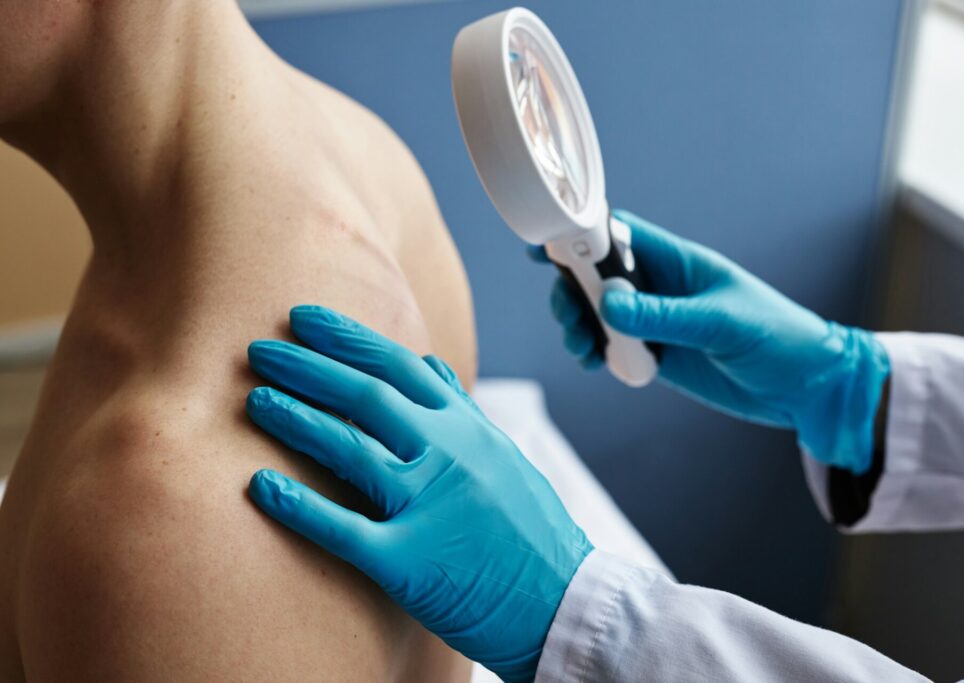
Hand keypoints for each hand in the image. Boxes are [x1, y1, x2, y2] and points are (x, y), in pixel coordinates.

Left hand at [245, 306, 592, 681]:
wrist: (564, 603)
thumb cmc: (530, 530)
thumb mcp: (504, 456)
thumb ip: (461, 410)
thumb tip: (428, 363)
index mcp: (470, 429)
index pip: (401, 365)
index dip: (347, 338)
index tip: (303, 318)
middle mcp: (452, 456)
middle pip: (368, 396)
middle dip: (308, 367)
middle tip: (259, 350)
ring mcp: (432, 506)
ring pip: (352, 449)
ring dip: (297, 420)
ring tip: (255, 401)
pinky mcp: (412, 561)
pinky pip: (346, 528)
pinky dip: (300, 506)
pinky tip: (261, 487)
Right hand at [533, 210, 889, 472]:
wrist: (807, 388)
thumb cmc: (779, 337)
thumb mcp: (722, 323)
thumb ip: (664, 316)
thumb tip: (610, 306)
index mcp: (678, 262)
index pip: (618, 235)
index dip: (579, 234)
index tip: (546, 244)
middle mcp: (661, 288)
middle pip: (596, 277)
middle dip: (572, 291)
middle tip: (569, 314)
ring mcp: (656, 322)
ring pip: (599, 315)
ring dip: (579, 325)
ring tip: (582, 347)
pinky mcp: (658, 355)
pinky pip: (613, 348)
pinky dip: (597, 354)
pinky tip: (597, 363)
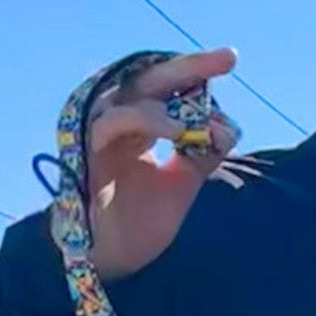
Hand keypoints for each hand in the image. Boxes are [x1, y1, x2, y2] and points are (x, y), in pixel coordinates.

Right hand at [81, 47, 241, 279]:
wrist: (113, 257)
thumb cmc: (140, 220)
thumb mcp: (182, 183)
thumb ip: (202, 154)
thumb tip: (228, 126)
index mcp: (136, 121)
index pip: (167, 87)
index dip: (196, 72)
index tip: (229, 58)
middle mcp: (115, 117)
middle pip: (151, 78)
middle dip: (191, 67)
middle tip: (227, 58)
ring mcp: (98, 130)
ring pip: (134, 96)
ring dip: (174, 101)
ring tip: (207, 120)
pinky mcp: (86, 149)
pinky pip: (116, 122)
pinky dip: (149, 120)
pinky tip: (179, 129)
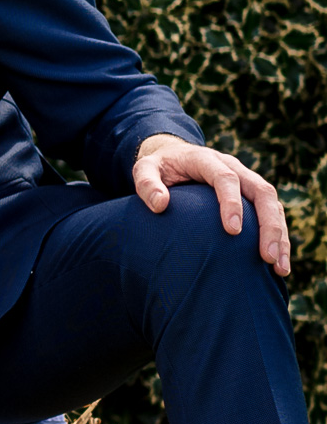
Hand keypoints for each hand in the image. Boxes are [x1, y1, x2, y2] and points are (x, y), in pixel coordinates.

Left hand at [133, 133, 289, 275]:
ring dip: (279, 235)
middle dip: (268, 224)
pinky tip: (277, 265)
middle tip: (266, 256)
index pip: (225, 177)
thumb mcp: (144, 169)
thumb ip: (147, 183)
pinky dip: (279, 237)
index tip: (232, 230)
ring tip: (278, 267)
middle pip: (261, 191)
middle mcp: (233, 167)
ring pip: (273, 204)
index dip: (232, 202)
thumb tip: (160, 205)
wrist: (174, 156)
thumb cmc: (159, 167)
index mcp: (206, 159)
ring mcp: (247, 180)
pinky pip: (273, 213)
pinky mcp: (253, 195)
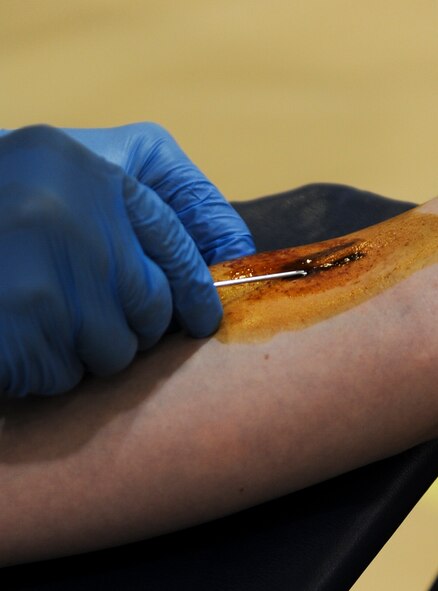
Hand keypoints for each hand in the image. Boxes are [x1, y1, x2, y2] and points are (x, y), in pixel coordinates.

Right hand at [0, 125, 221, 396]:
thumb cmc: (4, 204)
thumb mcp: (68, 169)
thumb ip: (150, 191)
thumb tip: (233, 248)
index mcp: (89, 170)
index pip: (173, 239)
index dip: (196, 283)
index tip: (207, 316)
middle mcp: (74, 215)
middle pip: (152, 304)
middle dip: (136, 323)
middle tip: (89, 308)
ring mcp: (46, 272)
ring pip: (116, 350)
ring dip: (88, 347)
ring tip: (42, 314)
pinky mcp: (21, 324)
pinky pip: (67, 374)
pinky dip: (48, 367)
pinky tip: (17, 333)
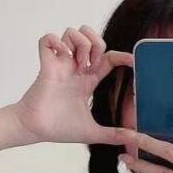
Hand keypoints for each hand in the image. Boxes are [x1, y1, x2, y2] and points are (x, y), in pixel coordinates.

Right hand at [13, 25, 132, 145]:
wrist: (36, 130)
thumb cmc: (60, 129)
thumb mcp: (93, 133)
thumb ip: (113, 135)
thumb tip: (135, 139)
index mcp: (88, 82)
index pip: (107, 59)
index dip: (121, 56)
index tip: (132, 61)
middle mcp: (75, 70)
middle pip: (90, 39)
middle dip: (96, 42)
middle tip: (94, 61)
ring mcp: (60, 65)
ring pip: (70, 33)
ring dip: (79, 42)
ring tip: (78, 61)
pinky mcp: (46, 64)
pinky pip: (47, 39)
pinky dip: (55, 41)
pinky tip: (61, 54)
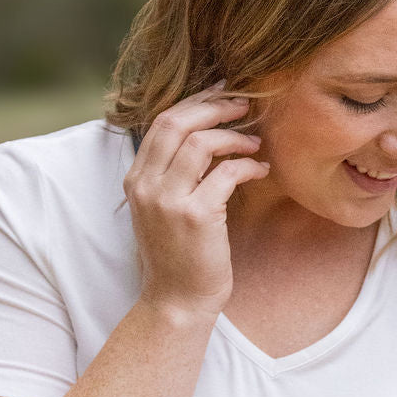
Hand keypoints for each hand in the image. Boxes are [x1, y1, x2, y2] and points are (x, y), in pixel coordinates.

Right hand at [123, 81, 268, 315]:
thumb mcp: (164, 210)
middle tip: (244, 104)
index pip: (162, 123)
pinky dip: (247, 166)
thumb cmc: (178, 257)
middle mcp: (146, 185)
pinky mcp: (196, 216)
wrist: (176, 302)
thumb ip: (173, 175)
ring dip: (234, 136)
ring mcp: (168, 201)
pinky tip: (260, 171)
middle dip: (214, 106)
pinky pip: (226, 173)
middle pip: (177, 122)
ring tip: (255, 143)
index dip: (195, 102)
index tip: (221, 94)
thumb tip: (208, 136)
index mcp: (136, 180)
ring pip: (201, 142)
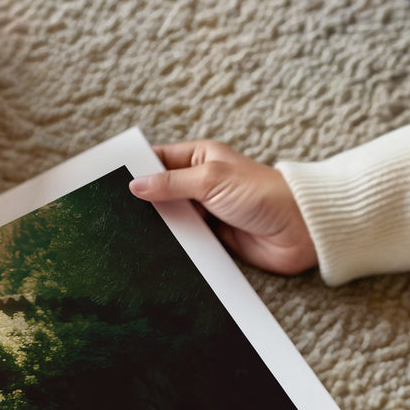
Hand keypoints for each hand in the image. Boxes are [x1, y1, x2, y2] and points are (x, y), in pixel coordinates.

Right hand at [129, 140, 316, 274]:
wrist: (298, 230)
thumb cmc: (263, 194)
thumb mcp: (211, 180)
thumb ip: (171, 184)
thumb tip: (136, 185)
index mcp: (200, 158)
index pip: (158, 160)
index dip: (136, 169)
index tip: (111, 181)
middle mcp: (201, 183)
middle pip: (161, 192)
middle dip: (143, 202)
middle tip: (115, 213)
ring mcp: (206, 212)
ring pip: (171, 219)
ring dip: (158, 227)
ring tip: (130, 234)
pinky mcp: (213, 238)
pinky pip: (186, 241)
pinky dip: (174, 245)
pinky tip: (157, 251)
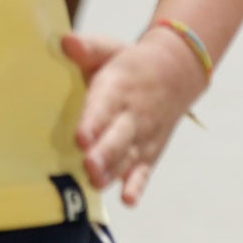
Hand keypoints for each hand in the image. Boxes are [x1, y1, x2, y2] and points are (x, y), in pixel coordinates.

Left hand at [61, 27, 203, 207]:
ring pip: (126, 158)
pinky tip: (129, 200)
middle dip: (102, 153)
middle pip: (116, 138)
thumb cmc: (129, 63)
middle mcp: (131, 115)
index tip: (80, 137)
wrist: (176, 72)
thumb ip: (87, 48)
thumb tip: (67, 42)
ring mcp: (141, 136)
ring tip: (96, 182)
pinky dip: (137, 185)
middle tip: (88, 165)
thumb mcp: (109, 48)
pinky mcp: (148, 152)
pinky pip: (143, 171)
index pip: (103, 106)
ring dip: (112, 171)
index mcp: (117, 88)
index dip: (92, 122)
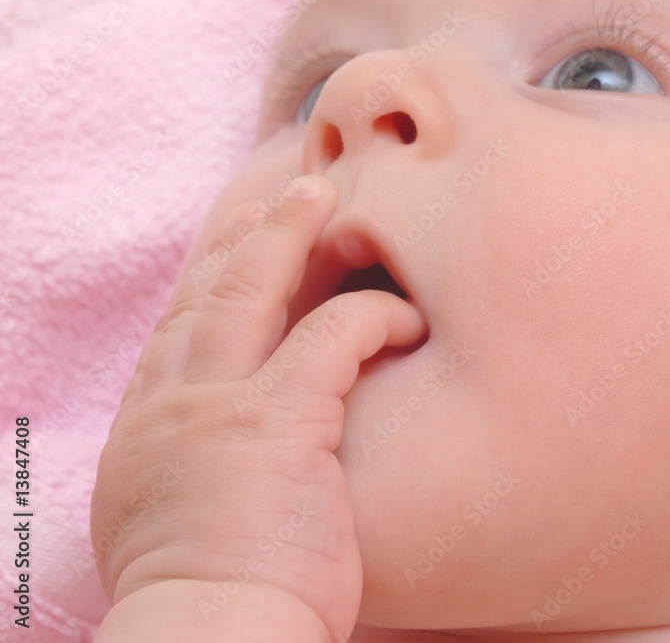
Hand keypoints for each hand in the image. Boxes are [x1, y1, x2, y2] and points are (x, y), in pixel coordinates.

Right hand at [91, 175, 425, 641]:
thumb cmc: (210, 599)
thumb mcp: (169, 516)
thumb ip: (188, 461)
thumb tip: (216, 445)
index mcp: (148, 424)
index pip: (181, 325)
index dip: (213, 272)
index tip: (240, 237)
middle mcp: (172, 401)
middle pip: (208, 289)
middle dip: (248, 231)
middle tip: (287, 189)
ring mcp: (218, 404)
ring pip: (250, 288)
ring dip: (289, 232)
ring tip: (320, 191)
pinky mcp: (276, 420)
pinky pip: (331, 336)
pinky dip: (370, 316)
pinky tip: (402, 316)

• [What the task requires]: All lines with the word "Right" must be located in the data and copied.

• [Solution]:
Right hand at [533, 210, 889, 472]:
Right hand at [81, 47, 241, 279]:
Right hand at [0, 125, 221, 396]:
Right hand at [13, 25, 132, 145]:
Right hand at [123, 81, 268, 315]:
Right hand at [129, 140, 316, 274]:
Right hand at [91, 175, 425, 641]:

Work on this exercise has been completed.